Ya comenzaba la muchacha a acostumbrarse a Nikolai Petróvich, aunque todavía se turbaba en su presencia, cuando inesperadamente su madre falleció de cólera. ¿Qué iba a ser de Fiénichka? Ella había heredado de su progenitora el amor al orden, la mesura y el buen juicio. ¡Pero era tan joven y se hallaba tan sola! Y Nikolai Petróvlch era a su vez tan bondadoso y modesto ... El resto no necesita explicación ...
- ¿De modo que mi hermano vino a verte? -preguntó Nikolai Petróvich-. ¿Llamó y entró?
- Sí.
- Bueno, eso está bien. Déjame mecer a Mitia. Y Nikolai Petróvich comenzó a lanzar al pequeño casi hasta el mismo techo, con gran regocijo del bebé y no poca inquietud de la madre, quien en cada revoloteo extendía los brazos hacia sus piececitos desnudos.

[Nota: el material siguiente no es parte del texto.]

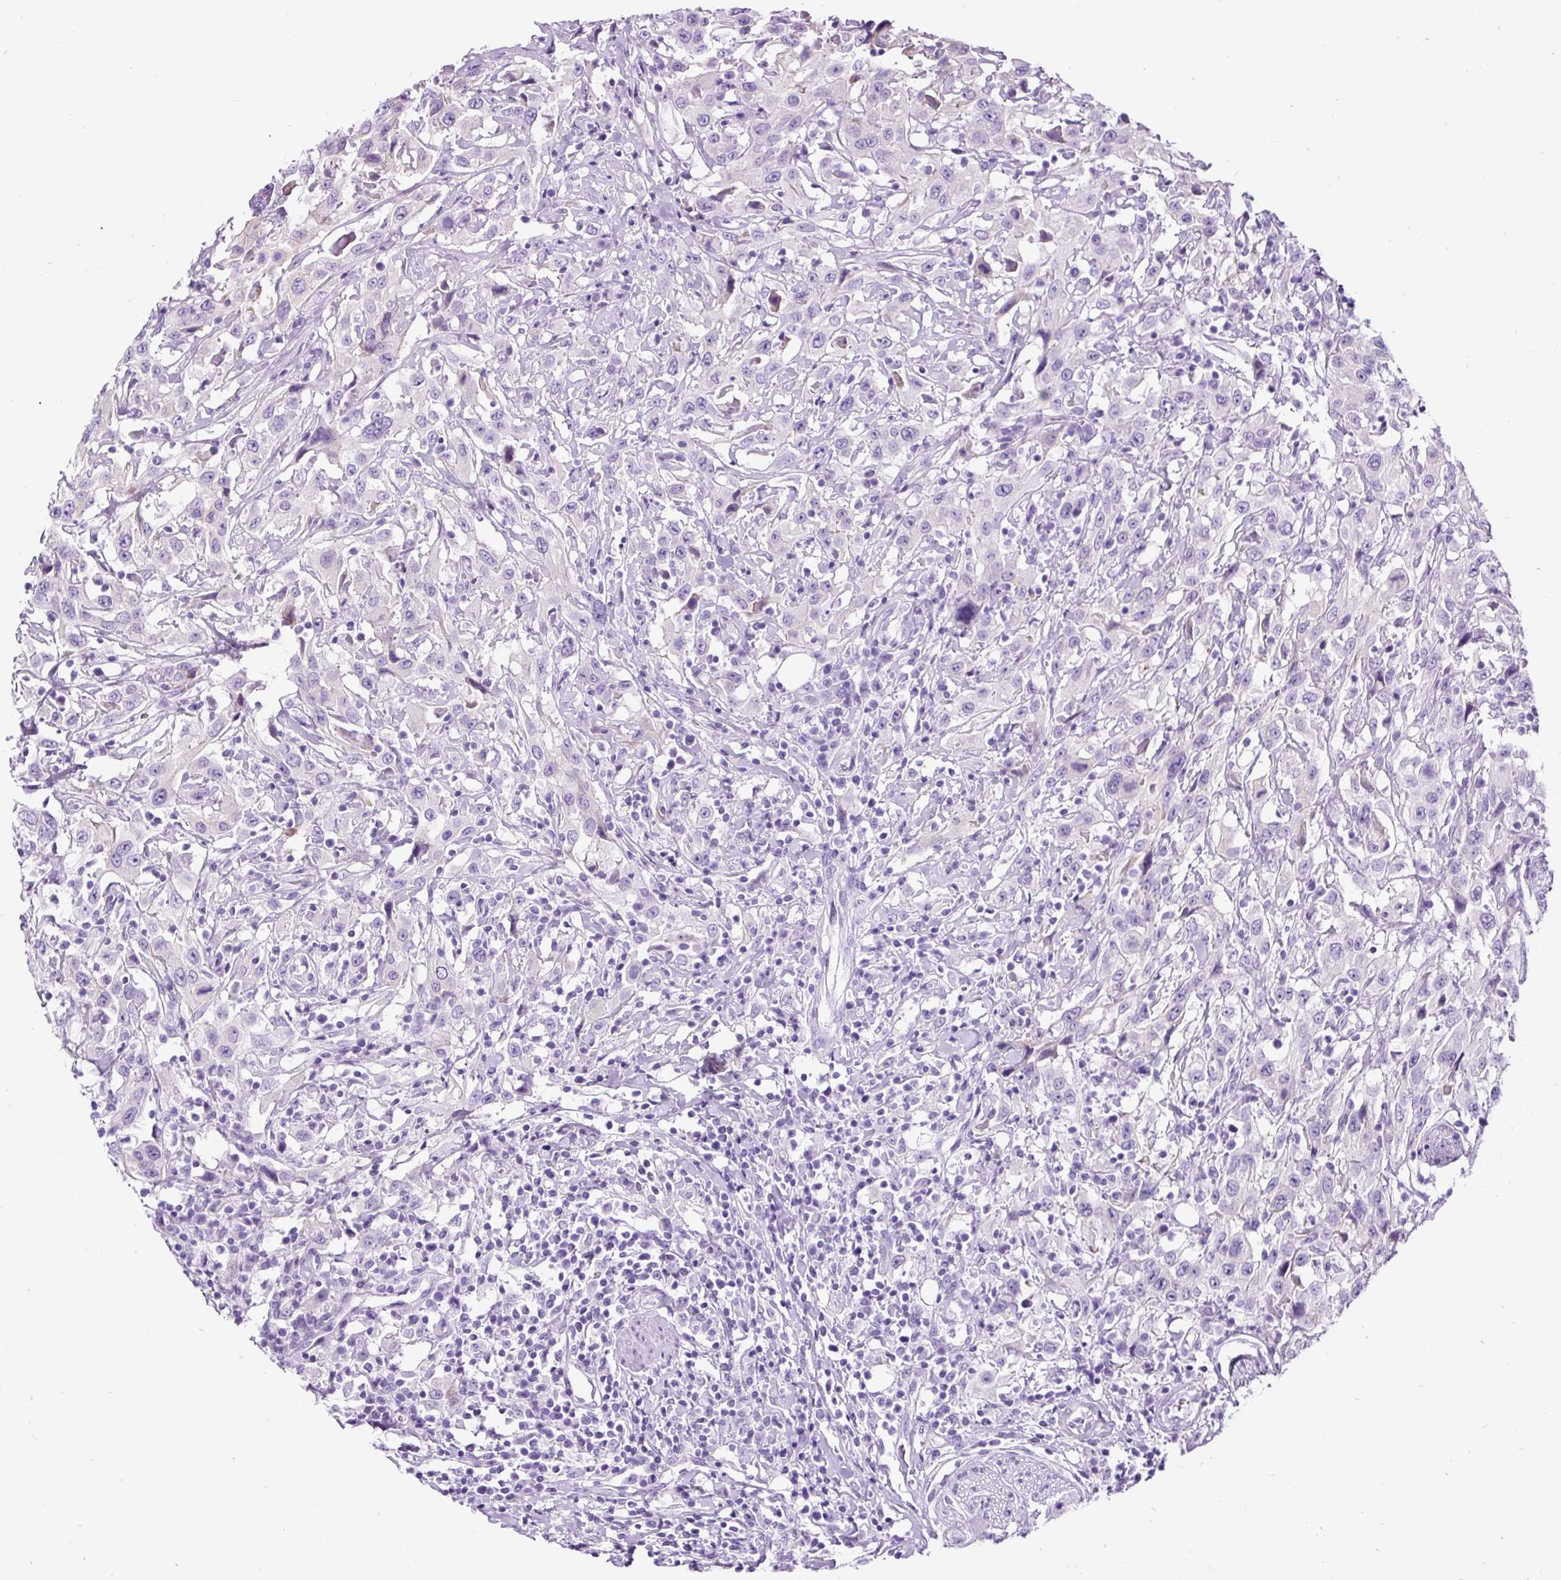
{"staining": {"intensity": "negative", "quantity": "none", "location": "none"}, "tissue": "urothelial cancer", "cell_type": "Tumor cells", "image_type": "cancer", "snomed": [{"axis": "morphology", "description": "Urothelial carcinoma, High grade"}, {"axis": "topography", "description": "Urinary bladder"}], "caption": "A micrograph of urothelial cancer stained for a protein shows no brown staining in tumor cells.", "gene": "PDIA2", "patient": {"sex": "male", "age": 61}}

Entre tanto Pável Petróvich había vuelto a su elegante despacho empapelado de un color chillón, con armas colgadas sobre un tapiz persa, muebles de nogal tapizados con tripe verde oscuro, una biblioteca estilo renaissance de vieja madera de roble, estatuillas de bronce sobre un soberbio escritorio y chimenea ... Se dejó caer en el diván, puso las manos debajo de la cabeza y se quedó inmóvil, mirando al techo, casi con desesperación. Quizás porque deseaba ocultar hasta de las mismas paredes lo que reflejaba su rostro, o bien por algún otro morivo, lo cierto es que se levantó, corrió las pesadas cortinas de las ventanas y volvió a dejarse caer sobre el diván.
Notas
(1) Burka: Capote de fieltro del Cáucaso.